Learn prompt engineering to get reliable work out of an LLM in three weeks

Three weeks of focused practice — about 40 minutes a day on one free foundations course, one free developer-oriented course, and the reference docs from the people who build the models — gets you from copy-pasting tricks off social media to writing prompts that do real work on purpose. Roughly 15 hours total. Be honest with yourself: this is a practical skill, not magic incantations, and the models shift under your feet every few months. What lasts is the habit of being specific, giving examples, and testing your prompts like code — not any one "ultimate prompt" you memorise.

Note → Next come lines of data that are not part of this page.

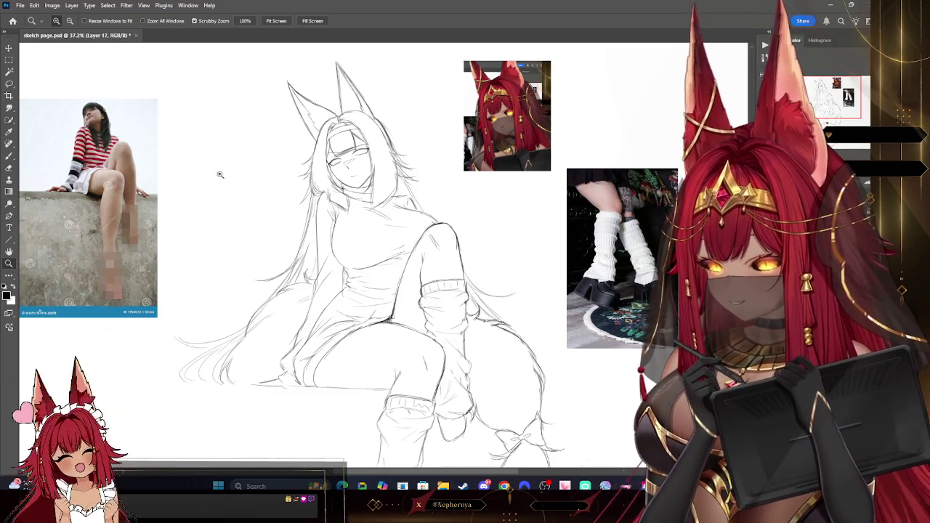
Sample the reference skin tone, brush at 100% opacity, then pick a dark brown
key(i)
click(460, 87)
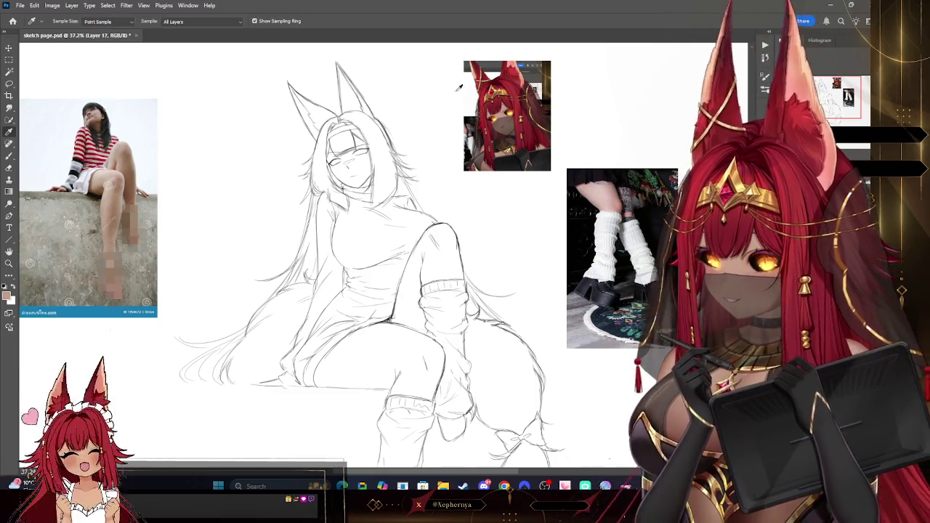
key(b)
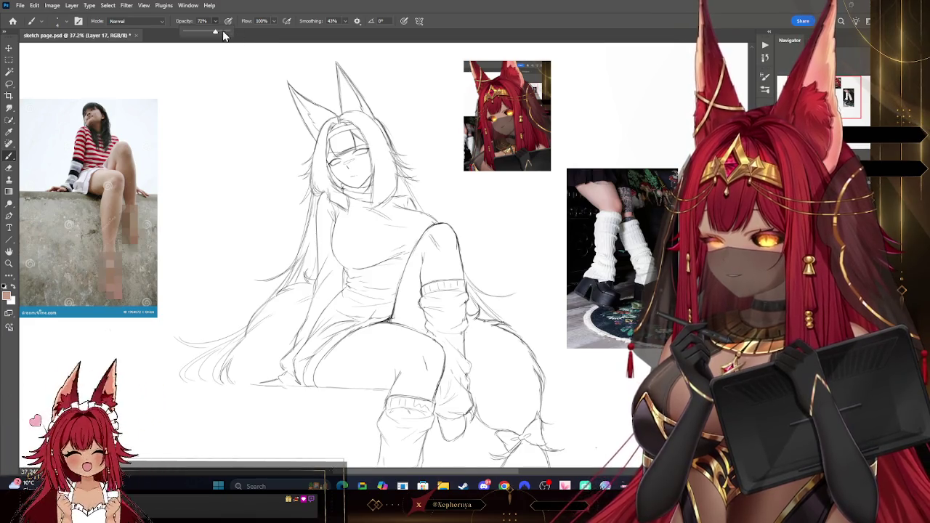
drag(224, 37, 225, 35)
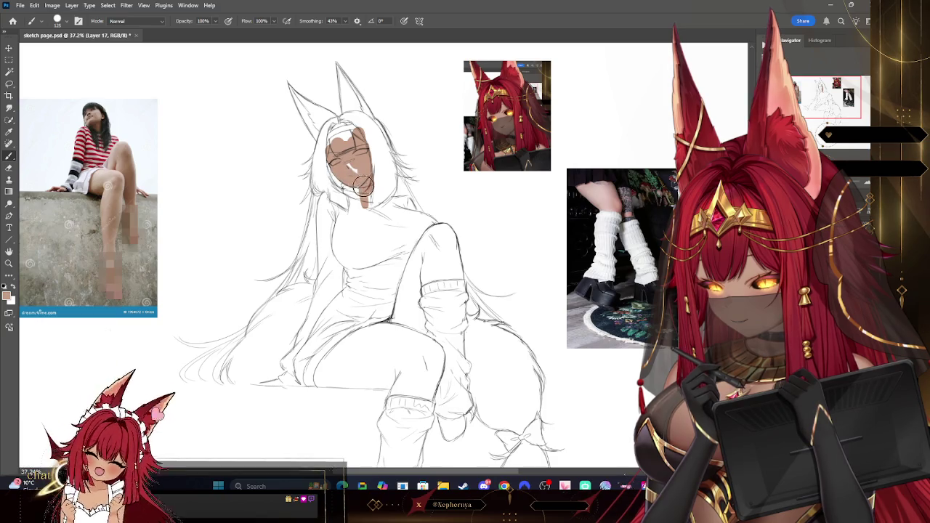
key(bracketleft)
key(bracketleft)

3 weeks · ~15 hours · write and test prompts that reliably do a real task

Week 1 · 40 min/day

1.Learn Prompting (foundations course)

Start with Learn Prompting, the largest free, open-source course on the subject and the most neutral one — it teaches prompting across ChatGPT, Claude, and other models rather than selling you one vendor's tricks. Work the "Introduction to Prompt Engineering" track: clear instructions, role and system prompts, few-shot examples, and chain-of-thought. Do not just read; open a chat window in a second tab and try every technique on a prompt you actually care about. The goal of week one is to stop guessing and start understanding why a prompt works.

Free; open-source

Learn Prompting →
Week 2 · 40 min/day

2.ChatGPT Prompt Engineering for Developers

DeepLearning.AI's short course, taught by Isa Fulford of OpenAI and Andrew Ng, is about ninety minutes of video with a live coding notebook beside it. It reframes prompting as something you build and iterate on — summarising, extracting, transforming, and writing with structured prompts — rather than a chat parlour trick. Run every notebook cell yourself and change the prompts until they break, then fix them. This is where prompting starts to feel like engineering: you state what you want, see what you get, and tighten the loop.

Free

DeepLearning.AI · Prompt Engineering for Developers →
Week 3 · 40 min/day

3.Anthropic's prompt engineering docs, then a real task

Read Anthropic's prompt engineering overview — the clearest vendor reference there is, covering being clear and direct, multishot examples, giving the model room to think, XML tags, and prompt chaining. Then put it to work: pick one task you do every week — triaging emails, turning notes into a draft, classifying support tickets, cleaning a spreadsheet — and engineer a prompt that does it reliably across ten different inputs, not just the one you tested. When it holds up on inputs you did not design for, you have actually learned the skill.

Free

Anthropic · Prompt engineering →

If this doesn't fit you

If you learn best by doing rather than reading, skip straight to Anthropic's free interactive prompt engineering tutorial (github.com/anthropics/prompt-eng-interactive-tutorial). It is a hands-on, chapter-by-chapter course you run in a notebook or even a spreadsheet, with exercises and answer keys, so you write and grade prompts the entire way through. Pick it if lectures bore you and you want to be typing prompts from minute one.

Why this path

Most people "learning prompts" collect screenshots of clever one-liners and wonder why they don't work next month. The bottleneck is not a missing magic phrase — it is that they never learned to be specific, to show examples, and to test a prompt against inputs they didn't cherry-pick. This sequence fixes exactly that: Learn Prompting gives a vendor-neutral mental model, the DeepLearning.AI course turns it into an iterative build-and-test habit, and Anthropic's docs plus your own real task force the habit to survive contact with messy reality. Because the models change fast, the durable skill is the method, not any single prompt — and that is what this path drills.